I use Legis Equine and policy is through Great American. I'm happy with Legis...Great American is "m'eh." I stay with them because I'm in the insurance industry and just don't see the profit margin for major medical equine insurance* so i guess I figure i'm getting more than my money's worth with my sucky policy.
*I would suppose that all the mortality coverage without MM is where the profit is. MM seems like a losing proposition with performance horses, if you ask me.
Keith: "Now...let's do something normal fathers and daughters do."
Veronica: "Buy me a pony?"
you can contact markel and obtain insurance direct thru them. I've had Markel for years, then last year switched to Hallmark as Hallmark was slightly less and gave me a $3000 colic rider vs $2500 that Markel offered, and overall it seemed as I got more bang for buck over Markel but to be honest, I didn't scrutinize over the differences. Unfortunately I did have to file a couple of claims w/ Hallmark last year and found them to be quite good and timely w/ my claim so at present I have no complaints and just got my renewal notice.
I have my horse insured through Diamond State/American Equine Insurance. $300 deductibles, a $10,000 MM policy even though my horse is only insured for $5k under her Mortality policy, and no co-pays for diagnostics. The yearly premium is around $600. I went through Randy Levesque in Middletown, RI. PM me if you'd like his number.
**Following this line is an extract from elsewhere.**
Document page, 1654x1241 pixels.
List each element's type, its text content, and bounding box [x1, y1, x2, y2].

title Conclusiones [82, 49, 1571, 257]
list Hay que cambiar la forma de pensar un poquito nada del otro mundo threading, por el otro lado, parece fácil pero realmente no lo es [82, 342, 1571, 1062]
Regardless of which insurance company you choose, make sure you know your policy inside and out! Is your horse insured for "agreed value" or "actual cash value" (fair market value)?
With agreed value, if your horse is insured for $10,000 and your horse dies, the insurance company will pay out $10,000, as long as there is proof of value. With actual cash value, you may be paying premiums on a $10,000 valuation for 5 years, but if your horse dies, the insurance company will only pay out what your horse is worth at the time of death, which is also known as fair market value. If the economy crashes, your horse was laid up with an injury at the time of death, etc., and the fair market value is only $4,000, that is unfortunately all you will get.
Most horse owners are under the impression that if they insured their horse for $10,000 and they have paid their premiums every year that they will get $10,000 if their horse dies. Unfortunately, no always true!
As well as knowing your policy inside and out, make sure to keep good records on your insured horses - including pictures, video and show records....and remember to continue to update them! We have done several very tough equine appraisal cases in which the owner did not have a single photo or video of their insured horse(s) that passed away, no show record, nothing....which makes it extremely tough to prove their value! And, if you feel the insurance company is giving you the run around, and you truly believe your horse is worth more, get your own independent Equine Appraisal done and present it to the insurance company. We do a lot of these...and it does work!
I'm getting it with hallmark. Nice people, better deal money wise and have heard good things about them
I can't say enough nice things about Hallmark! I had Markel for years, cannot say anything bad about them as I never had to file a claim with them. As mentioned, I switched to Hallmark as I felt the premium was lower for the same or better coverage. Their response time to questions and when I did have an emergency twice around midnight ) they were quick to call me back while I sat blubbering at the vet hospital.